## WHAT TO WORK ON
Nothing but the lines from the start of the data through the line with "pinky tip: (349, 256)" should appear in the answer, each retyped exactly, and pictures should not.
(Beginning of SOURCE DATA)
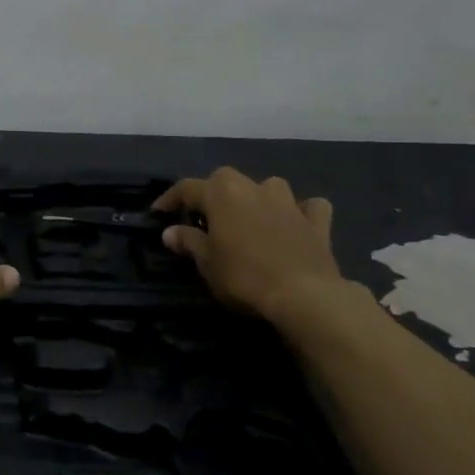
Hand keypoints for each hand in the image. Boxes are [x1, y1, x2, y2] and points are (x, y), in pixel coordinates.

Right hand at [153, 167, 347, 321]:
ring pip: (269, 186)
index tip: (158, 212)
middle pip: (227, 179)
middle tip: (206, 216)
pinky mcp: (316, 222)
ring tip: (250, 217)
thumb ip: (188, 242)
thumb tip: (170, 232)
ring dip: (257, 197)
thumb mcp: (207, 262)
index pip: (187, 188)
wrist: (304, 295)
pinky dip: (301, 212)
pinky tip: (296, 223)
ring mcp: (289, 202)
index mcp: (222, 194)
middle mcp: (254, 188)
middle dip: (213, 192)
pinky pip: (308, 207)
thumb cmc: (244, 276)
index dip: (170, 198)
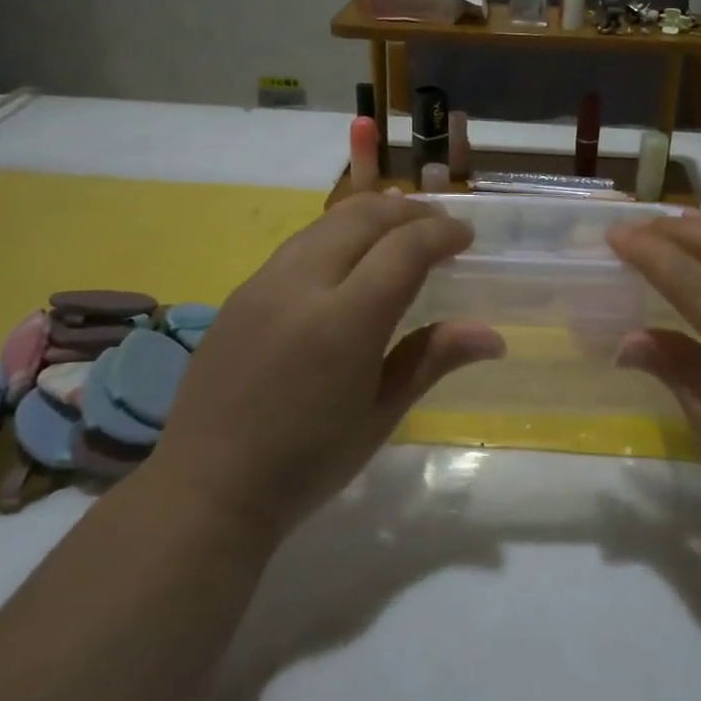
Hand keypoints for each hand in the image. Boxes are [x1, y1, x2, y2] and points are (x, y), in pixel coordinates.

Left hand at [152, 194, 503, 544]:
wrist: (207, 488)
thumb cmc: (307, 464)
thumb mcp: (380, 417)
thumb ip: (431, 360)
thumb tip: (493, 336)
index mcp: (345, 323)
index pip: (404, 249)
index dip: (441, 234)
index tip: (466, 236)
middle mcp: (301, 286)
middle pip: (364, 218)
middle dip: (409, 211)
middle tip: (439, 224)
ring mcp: (263, 283)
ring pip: (327, 222)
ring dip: (372, 215)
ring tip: (400, 227)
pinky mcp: (241, 291)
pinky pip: (299, 243)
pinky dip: (337, 233)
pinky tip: (349, 256)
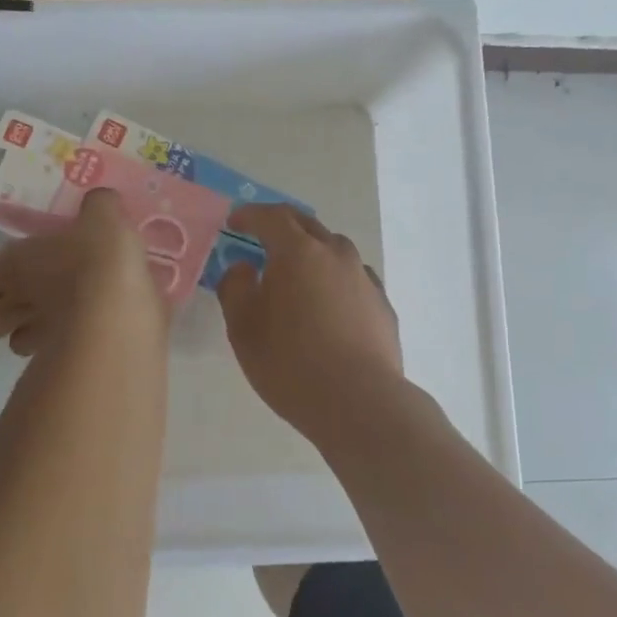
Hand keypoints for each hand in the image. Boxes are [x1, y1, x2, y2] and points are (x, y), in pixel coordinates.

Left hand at [0, 189, 167, 356]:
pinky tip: (89, 341)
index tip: (22, 269)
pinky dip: (65, 354)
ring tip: (60, 326)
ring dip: (32, 337)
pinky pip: (53, 362)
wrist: (119, 311)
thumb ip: (99, 207)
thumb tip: (100, 202)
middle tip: (31, 305)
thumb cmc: (100, 257)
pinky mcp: (61, 364)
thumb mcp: (105, 216)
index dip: (1, 273)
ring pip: (17, 345)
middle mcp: (17, 302)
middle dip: (1, 316)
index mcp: (16, 263)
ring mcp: (36, 339)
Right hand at [216, 205, 402, 437]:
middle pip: (306, 225)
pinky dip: (334, 280)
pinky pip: (352, 279)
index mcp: (298, 251)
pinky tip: (328, 306)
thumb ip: (235, 287)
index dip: (249, 215)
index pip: (271, 217)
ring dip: (311, 253)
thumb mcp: (242, 326)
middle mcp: (336, 253)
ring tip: (296, 275)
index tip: (234, 222)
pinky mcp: (382, 305)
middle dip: (281, 226)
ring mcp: (364, 278)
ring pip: (334, 250)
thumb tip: (243, 268)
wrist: (358, 401)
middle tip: (262, 238)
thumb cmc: (289, 361)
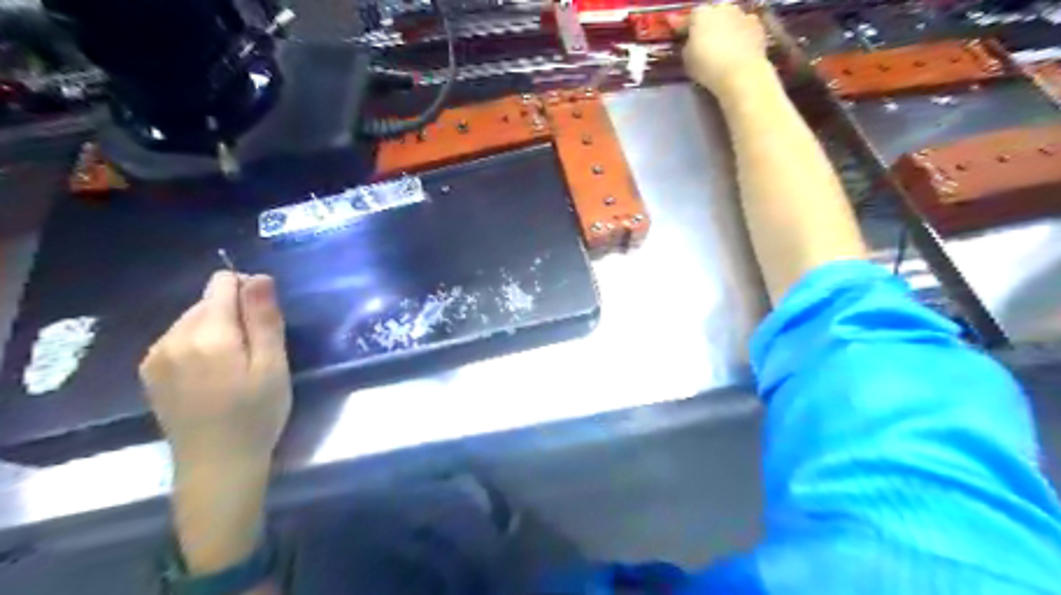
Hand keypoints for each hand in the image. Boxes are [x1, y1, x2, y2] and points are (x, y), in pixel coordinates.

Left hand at [139, 272, 291, 470]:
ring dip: (217, 330)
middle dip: (235, 315)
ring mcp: (155, 355)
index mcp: (208, 334)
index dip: (250, 293)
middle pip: (208, 301)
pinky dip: (199, 345)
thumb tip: (258, 276)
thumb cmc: (257, 414)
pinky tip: (212, 375)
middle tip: (255, 354)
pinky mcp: (150, 371)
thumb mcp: (273, 366)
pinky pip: (178, 338)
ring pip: (193, 319)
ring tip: (234, 367)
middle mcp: (173, 337)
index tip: (265, 324)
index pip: (223, 283)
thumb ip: (264, 319)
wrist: (217, 465)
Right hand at [665, 6, 766, 96]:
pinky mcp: (758, 25)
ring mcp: (742, 14)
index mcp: (701, 13)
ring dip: (726, 28)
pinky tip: (739, 48)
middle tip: (705, 40)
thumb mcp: (687, 59)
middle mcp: (722, 7)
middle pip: (713, 13)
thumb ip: (687, 44)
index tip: (680, 35)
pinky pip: (745, 27)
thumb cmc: (708, 66)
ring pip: (730, 18)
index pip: (689, 18)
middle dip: (708, 24)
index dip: (683, 28)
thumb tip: (692, 40)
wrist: (740, 73)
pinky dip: (741, 35)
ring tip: (724, 45)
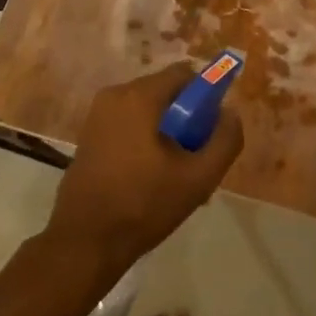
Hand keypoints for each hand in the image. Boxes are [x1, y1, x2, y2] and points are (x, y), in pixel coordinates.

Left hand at [45, 63, 244, 271]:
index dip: (206, 96)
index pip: (184, 74)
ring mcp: (97, 115)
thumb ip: (225, 140)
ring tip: (174, 173)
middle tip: (195, 156)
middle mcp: (115, 95)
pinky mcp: (89, 135)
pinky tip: (149, 177)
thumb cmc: (144, 205)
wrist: (85, 242)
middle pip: (165, 91)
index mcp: (139, 96)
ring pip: (147, 110)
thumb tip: (230, 113)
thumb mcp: (199, 177)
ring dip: (166, 131)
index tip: (210, 130)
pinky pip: (128, 124)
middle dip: (186, 117)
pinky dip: (144, 139)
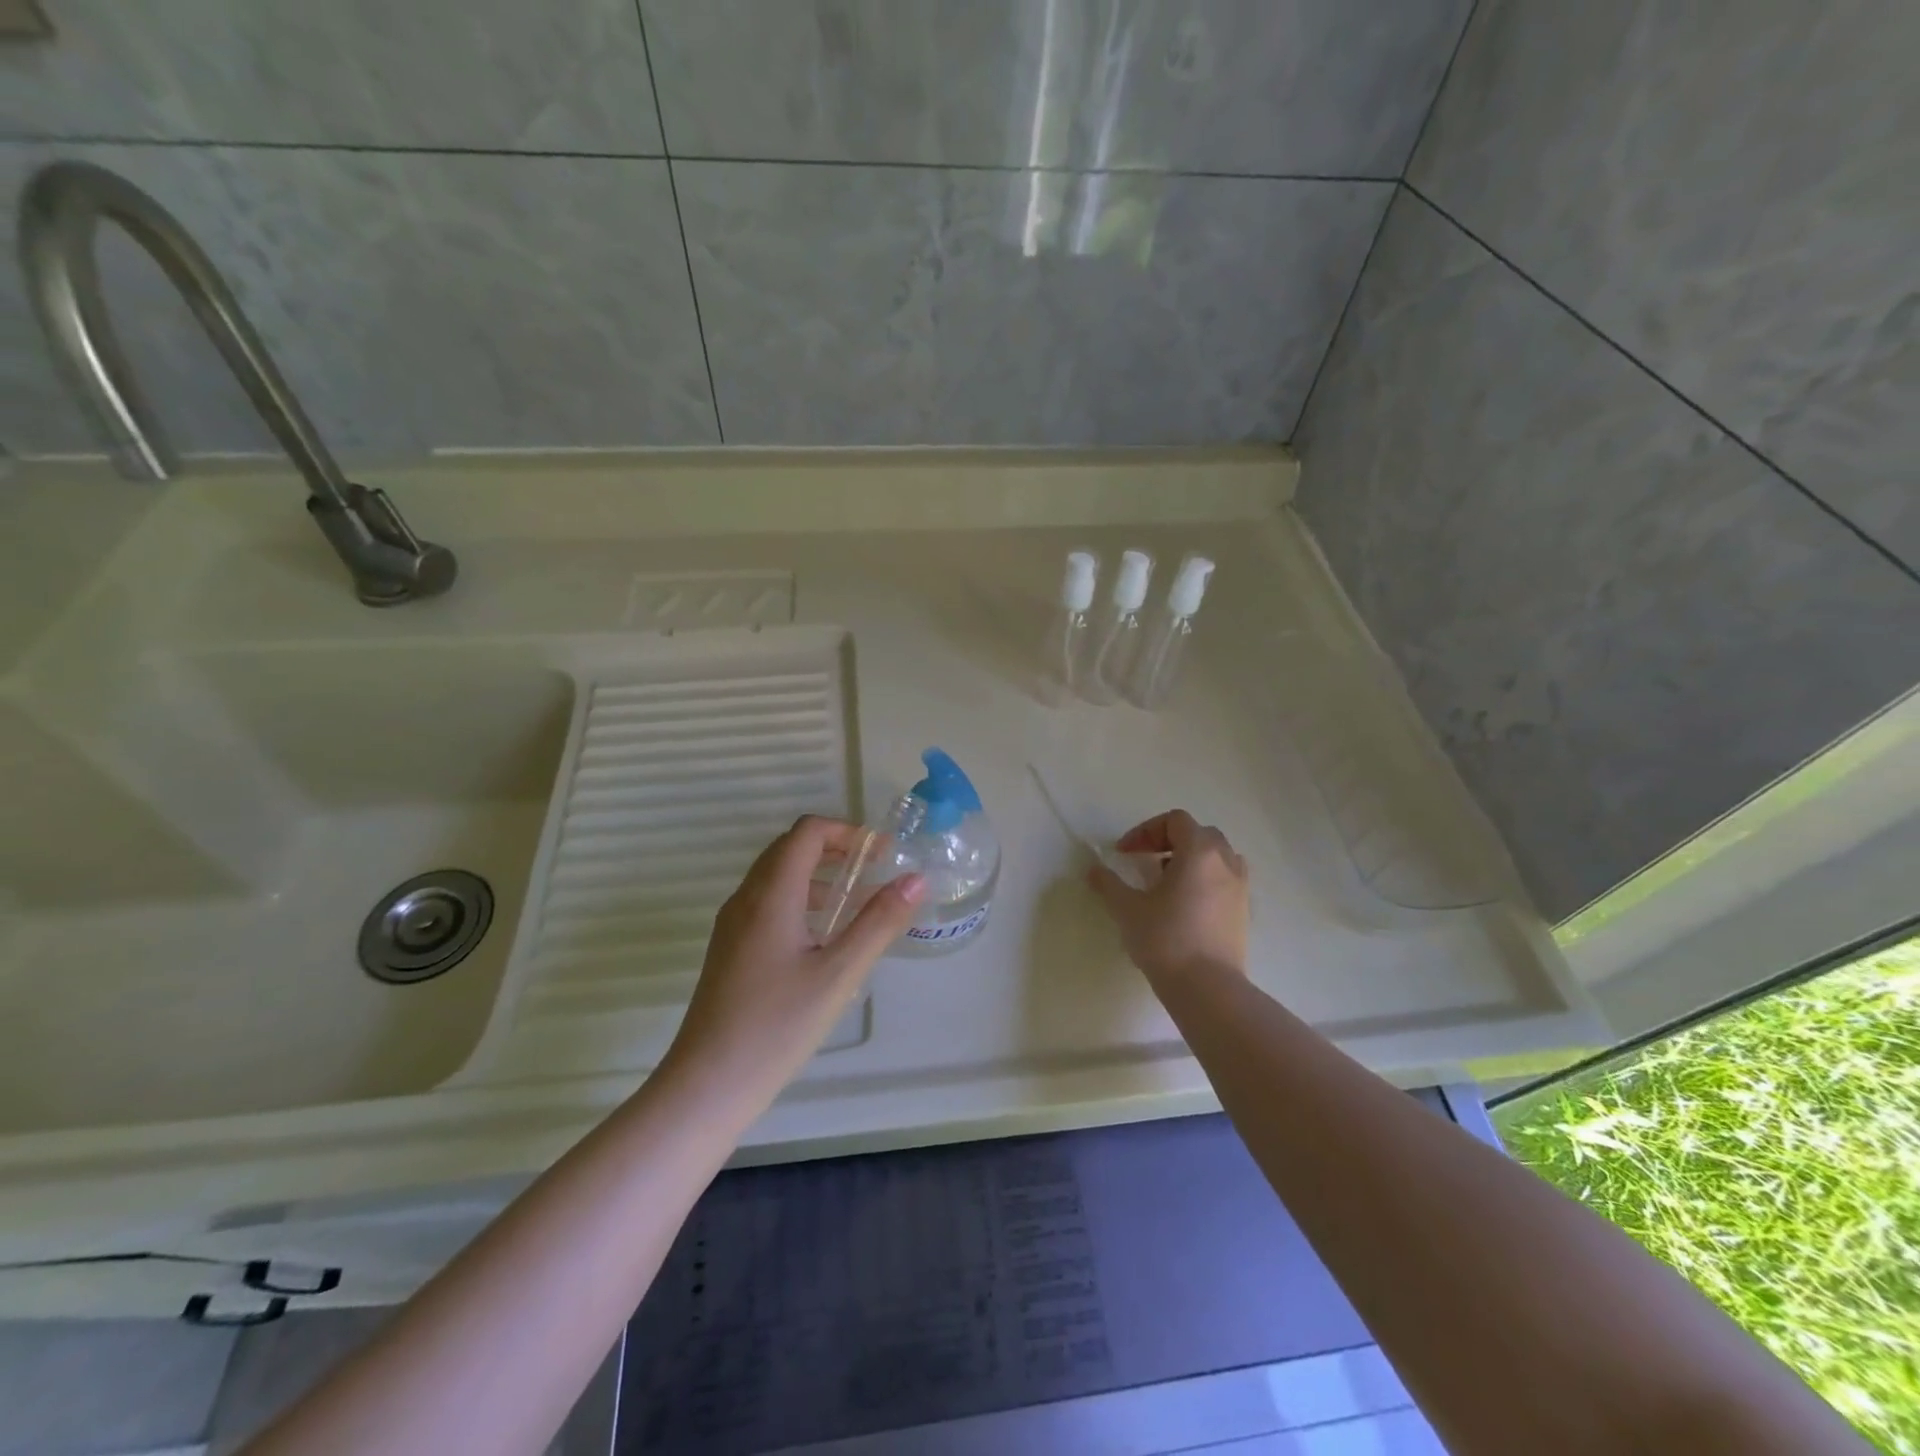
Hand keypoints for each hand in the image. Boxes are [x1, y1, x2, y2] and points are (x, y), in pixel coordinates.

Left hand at [662, 816, 924, 1108]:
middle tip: (875, 870)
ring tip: (857, 901)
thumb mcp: (838, 974)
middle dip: (836, 848)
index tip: (883, 853)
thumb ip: (879, 922)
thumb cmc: (776, 1027)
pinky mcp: (730, 949)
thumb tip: (916, 879)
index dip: (848, 831)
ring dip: (819, 874)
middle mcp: (746, 898)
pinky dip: (801, 898)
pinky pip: (768, 902)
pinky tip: (824, 936)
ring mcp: (733, 924)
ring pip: (777, 876)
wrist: (706, 1085)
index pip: (807, 832)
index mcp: (770, 895)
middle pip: (790, 848)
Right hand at [1088, 810, 1249, 986]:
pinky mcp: (1244, 912)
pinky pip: (1225, 880)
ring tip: (1167, 885)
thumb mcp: (1127, 909)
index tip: (1125, 853)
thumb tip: (1094, 870)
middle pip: (1199, 834)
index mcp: (1199, 851)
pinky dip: (1206, 881)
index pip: (1175, 820)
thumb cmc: (1165, 939)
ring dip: (1191, 861)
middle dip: (1169, 842)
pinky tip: (1185, 907)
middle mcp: (1225, 862)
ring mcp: (1240, 887)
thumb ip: (1108, 883)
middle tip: (1146, 864)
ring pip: (1217, 857)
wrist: (1208, 989)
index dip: (1146, 831)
(End of SOURCE DATA)
## TASK SOLUTION
Hand keypoints for each hand in the image. Boxes are [x1, y1, x2, y2] and points are (x, y), in pixel coordinates.

Right hand at [153, 167, 347, 321]:
ring pip: (269, 186)
index tip: (158, 212)
middle pip: (227, 179)
middle tip: (206, 216)
pinky mcp: (316, 222)
ring tip: (250, 217)
thumb ip: (188, 242)
thumb tip: (170, 232)
ring dip: (257, 197)
thumb mcp: (207, 262)
index pip: (187, 188)
wrist: (304, 295)
pinky dip: (301, 212)
pinky tip: (296, 223)
ring mcp: (289, 202)
index mcp: (222, 194)
middle mcp: (254, 188)
middle dip: (213, 192)
pinky pip: (308, 207)
thumb cmc: (244, 276)
index dip: (170, 198)
Hand keypoints for each hand in the image. Boxes are [x1, y1, x2, y2] and points are (x, y), in pixel coordinates.

Left hand at [152, 194, 503, 544]:
wrist: (207, 488)
thumb cmc: (307, 464)
thumb mcp: (380, 417)
thumb ip: (431, 360)
thumb tip: (493, 336)
index mcp: (345, 323)
index pip: (404, 249)
index dip: (441, 234)
index tip: (466, 236)
middle mcp: (301, 286)
middle pip: (364, 218)
middle dip: (409, 211)
middle tip: (439, 224)
ring mcp: (263, 283)
ring pip: (327, 222)
ring dip: (372, 215)
ring tip: (400, 227)
pinky mcp: (241, 291)
pinky pip: (299, 243)
pinky dip: (337, 233)
pinky tip: (349, 256)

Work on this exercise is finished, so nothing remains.